Put simply, any mass of a vehicle that is not supported by the suspension system is regarded as unsprung weight, while the relatively large sprung mass is the portion of vehicle weight that is insulated from the road by the suspension.

Unsprung weight poses a completely different set of engineering challenges compared with the majority of vehicle weight which is sprung and carmakers are constantly developing new ways of cutting the kilos.

Wheels, tyres, outboard brakes and axles are all examples of unsprung weight, but components such as springs, dampers and suspension arms that provide some support while also contributing mass fall into a different twilight zone.

As a general rule, half of the weight of these hybrid masses is considered sprung, while the other 50 per cent is included as total unsprung weight, so that’s how you tot-up the total, but why does it matter?

A tyre contact patch that has constant contact with the asphalt or even loose surfaces will provide better traction, resulting in improved cornering performance, handling and driving dynamics.

Explained: Variable Compression

It is far easier to maintain contact with a perfectly smooth road but imperfections and lumps will do their best to throw the tyre away from the surface and the inertial effect is amplified as speeds increase.

It’s the same principle as a car approaching a ramp at different speeds. Attack the ramp slowly and the vehicle will fall off the end immediately and re-join the surface quickly, but with a bit more speed the car will stay away from the ground for longer.

With a lower unsprung weight, the tyre can be pushed back against the black-top by the suspension faster thanks to the lower inertia (an object’s reluctance to changing direction or speed). Lower unsprung weight usually results in better chassis characteristics because grip is good. It’s that simple.

But reducing unsprung weight is often far harder than sprung weight minimisation. While the body, passenger cell, interior components, glazing, powertrain and even electronics offer many possibilities for weight removal, unsprung components are typically made from dense, high-strength and heavy materials that are more difficult to trim down without sacrificing essential strength.

But modern design and materials technology is allowing significant steps in unsprung mass reduction.

When cast aluminium alloy wheels upstaged pressed steel rims, significant gains were possible in chassis performance, and the science has continued to progress with forged alloy wheels.

The Carbon Revolution rims fitted to the Ford Shelby Mustang GT350R weigh just eight kilograms each and offer the ultimate in handling optimisation.

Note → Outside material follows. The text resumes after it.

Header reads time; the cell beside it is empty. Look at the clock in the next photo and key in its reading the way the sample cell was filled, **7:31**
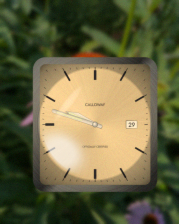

Despite their weight, they are also tough and have to survive cruel kerb impact testing without significant damage.

Beyond wheel design, some car makers are experimenting with innovative suspension springs, including a fibreglass coil spring conceived by Audi that is 40 per cent lighter than conventional steel versions.

Hugely expensive carbon-ceramic brake discs are known for their ability to absorb and dissipate massive amounts of heat without complaint when punished on the race track, but the composite material rotors are also significantly lighter than the iron versions that used to be the only option.

It might be a serious design challenge but, when it comes to unsprung weight, less is definitely more.